Es la una del mediodía
A las cuatro llegará Amelia cocinando su eterna sopita de
lágrimas. Spiter Herz spiter. Más tarde,
corazón, más tarde.
Me encuentro mal e intento buscar un recuerdo lejano, gozoso,
que me saque a flote. Lo primero que sé de mí casi me parece ajeno. Me contaron
que era un niño peloncillo, vestido con unos pantalones de tela de rayadillo.
Jugaba en el molino y envuelto en la niebla de la harina era feliz bajo el
cuidado de mi niñera, Antonia Fernández de Córdoba a la que los vecinos, por
pura evidencia histórica, apellidaban ‘la Gran Capitana’.
También me cuentan que acostumbraba a pasear por la plaza de
la Mariana y que era generoso: “Un día, durante las procesiones de Semana
Santa, un pilluelo me robó la gorra. Mi madre se enfadó preguntándome por qué
me había dejado robar. Dicen que yo respondí con resignación que sin duda le
haría más falta que a mí”.
Sin embargo, mi primer recuerdo sin apoyo de narradores
familiares es el de una derrota que me produjo un descalabramiento que estuvo a
punto de cortar el hilo de mi existencia. No fue así, pero me hizo despertar de
la simpleza en que como niño dormido estaba.
Yo era ‘greñúo ‘, es decir, del barrio del Realejo y nos
vimos envueltos en desigual batalla con los del barrio de las Angustias. El
‘casus belli ‘ fue el atentado sufrido por nuestro amigo Garibaldi que iba papando moscas en su mulo Carbonerillo al
que los ‘angustios’ colocaron un ramo de ortigas debajo del rabo y Garibaldi
vino al suelo mientras el animal salió
disparado como cohete después de volcar los serones con los encargos que
nuestro infeliz amigo llevaba a la tienda de la ‘señá’ Nicolasa, su madre.

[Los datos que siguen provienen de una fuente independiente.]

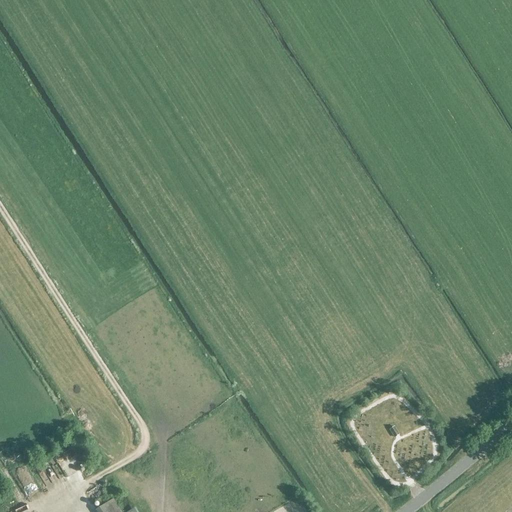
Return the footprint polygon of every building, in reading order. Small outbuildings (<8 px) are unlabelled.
[(394,427),(390,430),(394,438),(399,435),(394,427)] [(53,456),(58,466),(76,456),(71,447),(53,456)] [(50,463),(36,467),(39,478),(53,474),(50,463)] [(84,467),(81,469),(77,463),(70,467),(74,473),(77,472),(82,479),(89,475),(84,467)] [(50,490),(44,501),(50,504),(56,493),(50,490)] [(121,511),(113,499),(104,505),(94,511),(121,511)]
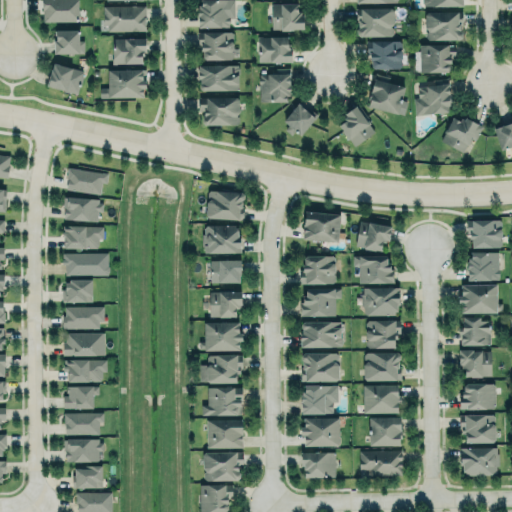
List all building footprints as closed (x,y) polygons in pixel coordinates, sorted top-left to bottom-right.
[(42,0),(77,0),(78,20),(42,20),(42,0)] [(233,0),(197,0),(197,27),(228,27),(228,18),(233,18),(233,0)] [(303,29),(302,10),(297,10),(297,3),(270,3),(271,29),(303,29)] [(101,4),(146,4),(146,30),(106,30),(106,25),(101,25),(101,4)] [(422,7),(458,5),(459,36),(423,37),(422,7)] [(390,6),(393,9),(393,22),(390,25),(393,28),(393,32),(390,35),(359,35),(356,32),(356,28),(359,25),(358,25),(358,21),(355,21),(355,7),(390,6)] [(53,29),(54,53),(83,52),(83,39),(78,40),(78,29),(53,29)] [(198,30),(198,44),(201,44),(201,49),(202,49),(202,55),(205,58),(230,57),(232,55),(232,51),(231,50),(232,48),(232,42),(230,40),(232,38),(232,33),(229,30),(198,30)] [(258,35),(258,60),(291,60),(291,46),(289,46),(289,43),(287,43),(287,35),(258,35)] [(143,37),(111,38),(112,63),(144,63),(143,37)] [(362,38),(362,49),(368,48),(369,65),(400,65),(400,41),(397,37),(362,38)] [(417,43),(418,70),(449,69),(448,52),(453,52),(453,48),(446,48),(446,40),(422,41),(417,43)] [(53,61),(83,69),(77,93),(46,84),(53,61)] [(197,63),(236,62),(237,88),(198,89),(197,63)] [(99,97),(144,96),(144,68),(107,69),(107,87),(99,87),(99,97)] [(259,73),(259,76),(258,76),(258,82),(259,83),(259,100),(286,100),(286,94),(288,94),(288,90),(290,90),(289,71),(266,71),(266,73),(259,73)] [(414,83),(422,82),(421,79),(424,76),(448,73),(453,111),(412,116),(410,95),(415,94),(414,83)] [(373,76),(368,94),(370,95),(368,105),(397,113),(405,85),(373,76)] [(205,96),(235,95),(238,99),(238,121),(236,123),(205,125),(201,121),(201,117),(202,111),(198,111),(198,102),(205,103),(205,96)] [(298,101),(311,113),(313,110),(317,114),(300,134),(294,130),(291,134),(284,128),(288,124),(283,119),(298,101)] [(344,112),(355,104),(369,123),(368,123),(373,131),(354,145),(339,124),(344,120),(342,117),(345,115),(344,112)] [(452,116),(459,119),(461,117),(464,118),(465,116),(477,122),(477,123),(482,125),(475,138),(470,135),(462,150),(441,139),(445,131),(443,130),(445,126),(446,127),(452,116)] [(492,124),(511,117),(511,142),(500,147),(492,124)] [(0,175),(7,176),(9,154),(0,153),(0,175)] [(107,171),(67,167),(64,190),(99,193),(100,183),(106,183),(107,171)] [(207,191),(205,213),(209,217),(243,218),(244,205),(241,204),(241,199),(242,197),(243,193),(241,190),(210,188),(207,191)] [(63,217),(96,220),(97,210),(102,210),(102,202),(98,201),(98,198),(66,195),(66,196),(63,196),(62,206),(64,206),(63,217)] [(339,212),(303,211),(302,239),(338,240),(339,212)] [(358,218),(354,245),(380,249),(382,240),(385,241),(385,238),(388,238),(391,224),(358,218)] [(500,246),(500,218),(467,219),(468,247),(500,246)] [(206,223),(234,223),(234,226),(236,226),(237,240),(239,240),(239,250),(204,251),(203,246),(202,246),(201,233),(203,233),(203,226),(206,223)] [(97,248),(97,238),(102,238),(102,226),(62,225),(62,247),(97,248)] [(470,251),(470,255),(468,255),(468,260),(466,260),(466,279),(499,278),(498,250),(470,251)] [(62,252),(107,251),(107,264),(108,265),(108,270),(107,272),(107,274),(92,274),(92,272),(69,273),(69,274),(65,274),(64,262),(61,262),(61,256),(62,256),(62,252)] [(393,281),(358,281),(358,274),(353,274),(353,264),(352,264),(352,254),(386,254),(387,260),(390,260),(390,267),(393,267),(393,281)] [(333,255),(301,255),(301,283),(334,282),(333,255)] [(209,258),(240,258),(240,272),(239,272),(239,281),(209,281),(209,258)] [(63,301),(91,301),(91,280),(63,279),(63,301)] [(459,312),(496,312),(496,283),(459,284),(459,312)] [(363,286),(363,293),(361,293),(361,305),(363,305),(363,312),(366,314),(395,314),(395,311),(397,311),(397,304),(399,304),(399,286),(363,286)] [(300,315),(334,315),(334,297),(339,297),(339,287),(305,287),(305,295),(300,295),(300,315)] [(240,291),(208,290),(208,302),(201,302),(201,308),(209,308),(209,316),(235,316),(235,306),(240,306),(240,291)] [(64,305),(103,305),(103,320),(98,320),(98,328),(62,329),(61,314),(64,314),(64,305)] [(459,344),(489,344),(488,320),(479,320),(479,316),(461,316),(462,326),(459,326),(459,344)] [(368,318),(394,318),(395,325),(399,325),(399,332),(395,332),(395,347),(368,346),(364,341),(360,341),(359,335),(365,334),(365,322),(368,318)] [(203,321),(203,340),(198,340),(198,347),(203,347),(203,349),(238,348),(238,339),(241,339),(241,332),(238,332),(238,320),(203,321)] [(339,320),(340,337),(341,339),(341,344),(338,346),(300,346),(299,332),(301,332),(302,328),(301,327),(301,323),(304,320),(339,320)] [(63,332),(63,355),(103,354),(103,332),(63,332)] [(458,348),(472,348),(472,350),(490,350),(491,375),(481,375),(470,376),(470,375),(464,375),(464,366),(461,367),(461,364),(459,363),(458,348)] [(362,355),(365,351),(398,350),(400,358),(398,366),(394,367),(396,379),(364,378),(362,355)] [(303,351),(300,355),(300,358),(303,361),(302,361),(302,366),(300,366),(300,379),(335,379),(338,377),(338,364),(335,360),(337,358),(337,354),(335,351),(303,351)] [(236,381),(208,381),(206,380),(199,380),(199,363),(206,363),(206,356),(208,353),(241,353),(242,367),(239,367),(239,372),(236,372),(236,381)] [(64,380),(100,381),(100,371),(105,371),(105,359),(64,358),(64,380)] [(361,382),(397,381),(397,410),(362,410),(361,382)] [(460,408),(494,408),(494,382),(460,383),(460,408)] [(304,384),(304,390),(301,390),(301,393),(300,393),(300,412),(323,412),(323,411),(331,411),(332,410),(332,401),(337,401),(336,384),(304,384)] [(93,408),(93,393),(97,393),(97,385),(64,385),(64,407),(93,408)] [(206,386),(206,404),(201,404),(201,414),(241,414),(240,386),(206,386)] [(63,412),(63,433),(97,433),(97,420),(102,420),(102,409),(97,409),(97,411),(63,412)] [(460,442),(494,442),(493,413),(460,414),(460,442)] [(399,416),(368,416),(368,445),(400,444),(399,416)] [(302,445),(338,445),(338,417),(302,417),(302,445)] [(206,418),(206,446),(241,446),(241,418),(206,418)] [(100,438),(63,438),(63,461),(98,461),(98,451),(100,451),(100,438)] [(496,446),(459,447),(460,474),(497,474),(496,446)] [(358,449),(401,449),(401,473),(369,474),(369,469),(359,469),(358,449)] [(241,451),(202,451),(203,480),(239,479),(238,464),(242,464),(241,451)] [(301,451),(302,477),(334,476),(333,451),(301,451)] [(101,464),(101,486),(72,486),(72,474),(74,474),(74,467),(84,467),(84,464),(101,464)] [(198,483),(224,483),(224,484),(231,483),(231,490),(232,497),(227,496),(227,498),(227,502),(225,502),(227,504),(227,508),(224,511),(199,511),(198,483)] [(75,491),(111,491),(111,511),(77,511),(77,502),(75,502),(75,491)]
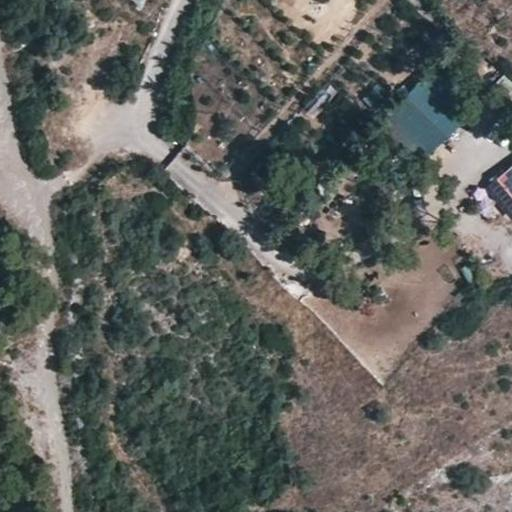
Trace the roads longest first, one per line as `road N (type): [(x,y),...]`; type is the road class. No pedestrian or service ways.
road 1 (track): [(56,511),(0,195)]
road 2 (unclassified): [(179,0),(142,106),(117,138),(71,177),(6,200)]
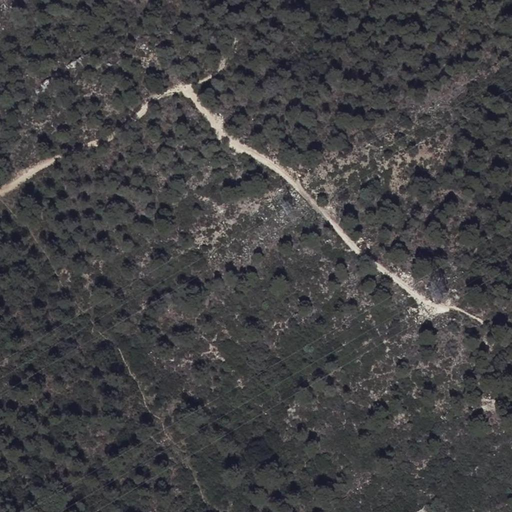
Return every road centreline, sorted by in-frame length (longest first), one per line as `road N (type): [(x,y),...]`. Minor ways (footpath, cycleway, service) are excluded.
road 1 (track): [(429,305),(367,259),(292,181),(226,142),(180,89)]
road 2 (track): [(180,89),(0,187)]
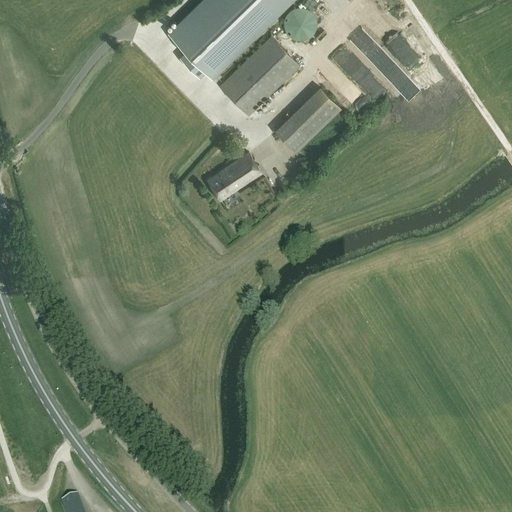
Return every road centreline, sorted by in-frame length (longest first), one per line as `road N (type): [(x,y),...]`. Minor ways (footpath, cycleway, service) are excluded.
road 1 (unclassified): [(104,418),(45,329),(0,195)]
road 2 (primary): [(74,439),(33,377),(0,298)]
road 3 (unclassified): [(191,511),(104,418)]
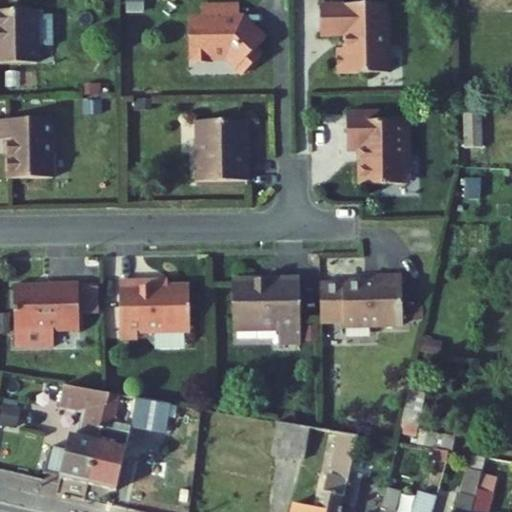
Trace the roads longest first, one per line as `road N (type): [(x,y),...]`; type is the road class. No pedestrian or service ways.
road 1 (residential): [(297,225),(0,229)]
road 2 (residential): [(290,18),(297,225)]
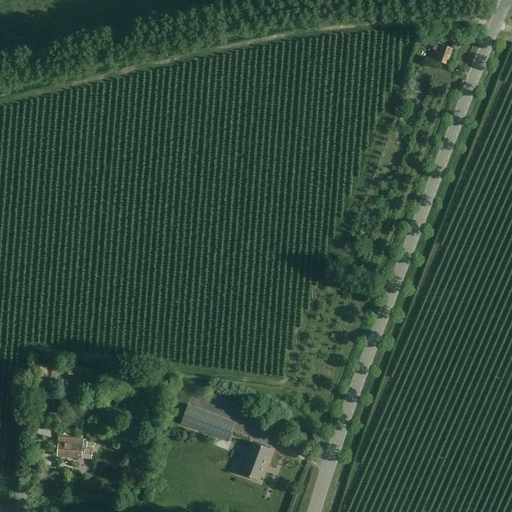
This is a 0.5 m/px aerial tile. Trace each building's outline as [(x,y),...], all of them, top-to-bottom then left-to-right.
[(434,40),(443,43),(446,36),(437,33),(434,40)] [(453,48),(441,44),(436,42),(433,51),(435,52),(433,59),(448,64),(453,48)] [(37,364),(36,377),(55,379),(56,365),(37,364)] [(189,405),(182,424),(228,441),(235,422),(189,405)] [(86,439),(78,438),(60,436),(58,456),(91,460),(93,449),(83,448),(84,441),(86,441),(86,439)] [(241,474),(259,481),(271,449),(253,442),(241,474)]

Nicolasa, viuda entrada en años, negra de toca y cuerpo, mujer
tintero, oscurísima turmalina, graja de catedral, recatada con el agua hasta en
el beber, negro blanco de todas las comadres del barrio, que se hacían lenguas
del abandono y suciedad de su persona, era la cancerbera de un patio negro, en
donde esperaban las verduras, el aceite y el amontonado carbón junto a una
romana que fingía el peso.
La madre de nuestro amigo lo era también de tres hijas
negrifeas como ella, tres desgracias antirrubenianas, antiheroínas de un
contracuento, que mordían el pico de sus velos negros como quien chiclea la
muerte.
Al día siguiente del desastre ‘ortiguero’ un formidable
ejército de greñúos bajó desde el Realejo hacia las Angustias. Íbamos en tres
bandos. Los dos primeros armados con arcos y flechas fabricadas con las
varillas de los paraguas. Yo, en el último, bajo el mando de Garibaldi, era de
los recogedores de piedras que amontonábamos en espuertas y serones. Acudíamos
a la parte del frente que precisaba munición.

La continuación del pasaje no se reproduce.